··· SUPPLIED RECORDS
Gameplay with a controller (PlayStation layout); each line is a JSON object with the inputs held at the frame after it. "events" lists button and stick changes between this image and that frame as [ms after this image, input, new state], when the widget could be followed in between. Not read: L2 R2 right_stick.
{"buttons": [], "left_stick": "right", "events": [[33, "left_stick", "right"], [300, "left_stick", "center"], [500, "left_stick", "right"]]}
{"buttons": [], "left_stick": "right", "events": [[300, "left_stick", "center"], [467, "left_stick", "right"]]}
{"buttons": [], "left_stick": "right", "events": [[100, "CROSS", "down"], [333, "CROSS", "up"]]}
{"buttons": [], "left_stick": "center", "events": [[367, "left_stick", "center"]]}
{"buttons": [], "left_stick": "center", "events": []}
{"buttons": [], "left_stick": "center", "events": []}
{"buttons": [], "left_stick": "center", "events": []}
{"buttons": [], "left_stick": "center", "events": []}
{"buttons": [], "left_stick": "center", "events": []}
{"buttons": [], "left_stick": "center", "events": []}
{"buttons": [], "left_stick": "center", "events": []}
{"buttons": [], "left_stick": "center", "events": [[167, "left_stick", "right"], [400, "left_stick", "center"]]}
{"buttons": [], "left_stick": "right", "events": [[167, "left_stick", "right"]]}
······
▶ _TASK INSTRUCTIONS_:
Write out the data a second time, exactly the same.

▶ _RESPONSE TO THIS EXERCISE_:
Gameplay with a controller (PlayStation layout); each line is a JSON object with the inputs held at the frame after it. "events" lists button and stick changes between this image and that frame as [ms after this image, input, new state], when the widget could be followed in between. Not read: L2 R2 right_stick.
{"buttons": [], "left_stick": "right", "events": [[33, "left_stick", "right"], [300, "left_stick", "center"], [500, "left_stick", "right"]]}
{"buttons": [], "left_stick": "right", "events": [[300, "left_stick", "center"], [467, "left_stick", "right"]]}
{"buttons": [], "left_stick": "right", "events": [[100, "CROSS", "down"], [333, "CROSS", "up"]]}
{"buttons": [], "left_stick": "center", "events": [[367, "left_stick", "center"]]}
{"buttons": [], "left_stick": "center", "events": []}
{"buttons": [], "left_stick": "center", "events": []}
{"buttons": [], "left_stick": "center", "events": []}
{"buttons": [], "left_stick": "center", "events": []}
{"buttons": [], "left_stick": "center", "events": []}
{"buttons": [], "left_stick": "center", "events": []}
{"buttons": [], "left_stick": "center", "events": []}
{"buttons": [], "left_stick": "center", "events": [[167, "left_stick", "right"], [400, "left_stick", "center"]]}
{"buttons": [], "left_stick": "right", "events": [[167, "left_stick", "right"]]}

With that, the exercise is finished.